Had my wife thaw a turkey for me to smoke this weekend, and today was the day to play with the smoker.


Take one turkey and spatchcock.
Pat dry and rub well with a 1:3 cornstarch/salt mix, then air dry in the fridge for 24 hrs.











Pull it out and inject it with Cajun Butter, then oil it and generously cover with my Cajun poultry rub.




















Let it come up to room temp, then into a 350°-375° smoker with a mix of hickory and cherry.
One probe each in the breast and thigh, cooking the breast to 165°, the thighs went to 197° waiting on the breast, but the injections kept the thighs juicy and pretty tender.
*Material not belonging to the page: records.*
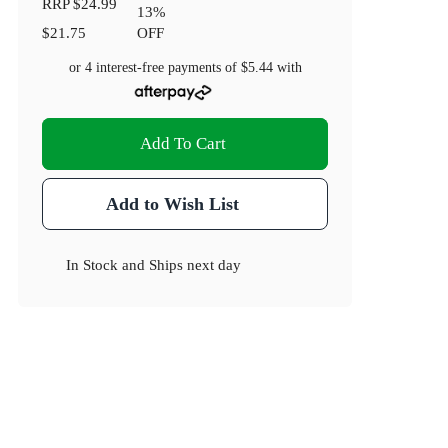
RRP
$24.99
13
%
$21.75
OFF
or 4 interest-free payments of
$5.44
with
Add To Cart
Add to Wish List
In Stock
and
Ships next day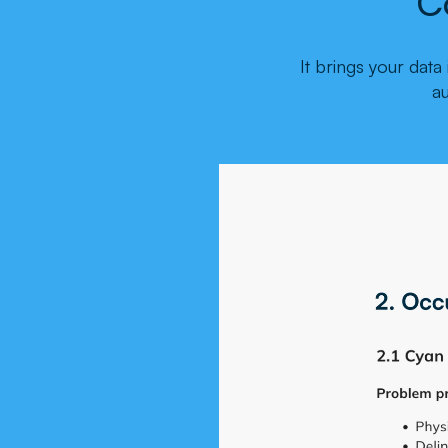
C
It brings your dat
a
This was one tasty bird, and juicy too.






























*The Finale*











After the main meal I was shredding hand fulls of meat and rolling it in the cajun spiced juices. 

Oh man, talk about intense flavor, I think I entered food nirvana for a short period.



I also made a side and dessert.


*Salsa Verde Taters*


Preheat oven to 450°


2 bags Hashbrown Taters
1 large Onion, chopped medium
2 7oz cans of Salsa Verde
1 can of Green Enchilada sauce
1T granulated garlic


Dump it all in to a 9x13 casserole dish and mix well
Bake at 450° till hot and bubbling throughout, approx 1.5 hours












*Smoked Apple Roses*
https://www.smokingmeatforums.com/threads/smoked-apple-roses.278257/#post-1860298


----------



## smooth move (Sep 25, 2012)

looks great. turkey is hard to keep moist. yours looks juicy to me.


----------



## ChileRelleno (Jul 7, 2012)

smooth move said:


> looks great. turkey is hard to keep moist. yours looks juicy to me.


 Thanks, it tasted as good as it looked.


No, turkey is easy to keep moist, all you have to do is some prep work.
Like this one, dry brine and injected, it was incredible.
Wet brining does wonders and it is easy, 1gal water + 1C salt (add seasonings if ya like) and soak 4-24 hours.
Dry brines are okay too, but not quite as effective as a wet brine.
Combine wet or dry brining with injections of broth, brine, marinade, flavored butter or any combination, and you're gonna have a super moist/juicy bird.


----------



## Jason (Oct 2, 2007)

I wish my family loved turkey as much as me... Turkey looks spot on brother!!! Best part of turkey are the left over turkey and mayo samwhiches!!!!


----------